The story begins with a landowner who leased his vineyard to vinedressers while he went away. The time came for the harvest, and so he sent his servants to the men so that they might receive fruit from the land. The evil men abused and killed the servants. A second time, the master sent servants, more than before, but again, the vinedressers mistreated and murdered them. Finally, he sent his son, assuming they would respect his son. The evil men perceived that if they killed the heir, they might seize the land for themselves. The Lord asked His hearers,
…when the owner of the vineyard comes, what will he do to those vinedressers? (Matthew 21:40)
They answered correctly,
He will destroy those wicked men miserably, and lease his vineyard to other vinedressers who will render to him the fruits in their season. (Matthew 21:41)
He’s Not Speaking About Us, Is He?
They acknowledged the evil activity of the men in the parable but failed to see the parable was for them. In this, they were like king David, who was enraged when he heard of the rich man who took the poor man’s ewe lamb (2 Samuel 12). However, they differed from the monarch in this—when he was confronted with his sin, David repented, but they did not.
God had sent His servants to Israel time and again, but the people did not listen to their message. They rejected and persecuted them (Acts 7:51-52). Jesus’ generation was no different. They rejected John (Matthew 21:25-26, 32), and would eventually kill the Son, just as the parable said.
Further implicating them, Jesus quoted from Psalm 118:22,
The stone which the builders rejected has become the chief cornerstone. This was the LORD’s doing, and it is marvelous in our eyes.
They rejected the chosen one of God, the Messiah. And because they did so, their guardianship among the Lord’s people would be taken away from them and given to others. No longer would Israel and their leaders be “God’s people,” but a new nation would come which would bear fruits in the service of God. The new nation, Peter says, once was not a nation, but now were the people of God (1 Peter 2:6-10).
Rejecting Jesus Has Consequences
He closed His discourse with them by referring to a thought presented by more than one of the prophets. The Lord stated:
…whoever falls on this stone will be broken; but on whomever it falls, it will grind him to powder. (Matthew 21:44)
This is not a direct quote from any particular place, but a culmination of texts such as Isaiah 8:14-15; 60:12; Daniel 2:44; and Zechariah 12:3. Unwisely, they stood against the Lord—the end would be bad for them. They would be broken, not the stone at which they were offended. They would be ground to powder, not the Son of Man. David warned those who were great in their own eyes:
…be wise, O kings; be instructed, you judges of the earth. Serve the LORD with fear, and rejoice with trembling. Kiss the Son, lest He be angry, and you perish in the way, when His wrath is kindled but a little. Blessed are all those who put their trust in Him. (Psalm 2:10-12)

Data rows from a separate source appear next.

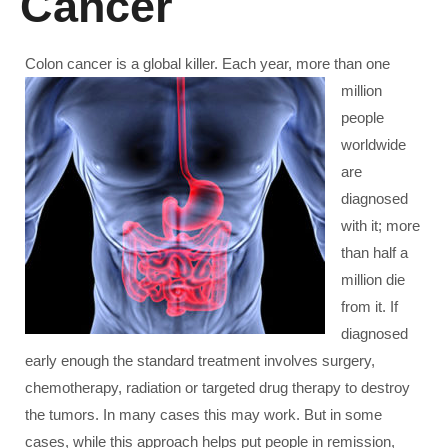
Cancer
Colon cancer is a global killer. Each year, more th
an one
million
people
worldwide
are
diagnosed
with it; more
than half a
million die
from it. If
diagnosed
early enough the standard treatment involves surgery,
chemotherapy, radiation or targeted drug therapy to destroy
the tumors. In many cases this may work. But in some
cases, while this approach helps put people in remission,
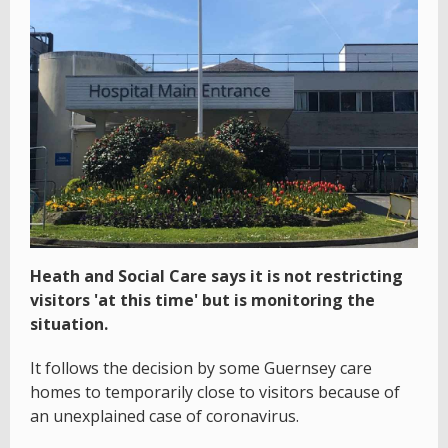
Heath and Social Care says it is not restricting
visitors 'at this time' but is monitoring the
situation.
It follows the decision by some Guernsey care
homes to temporarily close to visitors because of
an unexplained case of coronavirus.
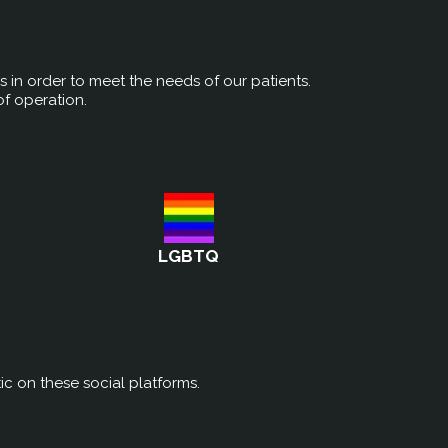
rs in order to meet the needs of our patients.
of operation.
LGBTQ
ic on these social platforms.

Having heard Him speak a parable against them, they wanted to put Him to death, but feared the crowd, for they counted Jesus as a prophet. They would eventually have Him arrested and put to death, but He would be victorious—rising from the dead. The kingdom was taken away from them, even as He said it would be.
Let us be sure not to be like them. Let us serve the Lord faithfully in His vineyard, and give glory to the Son of God.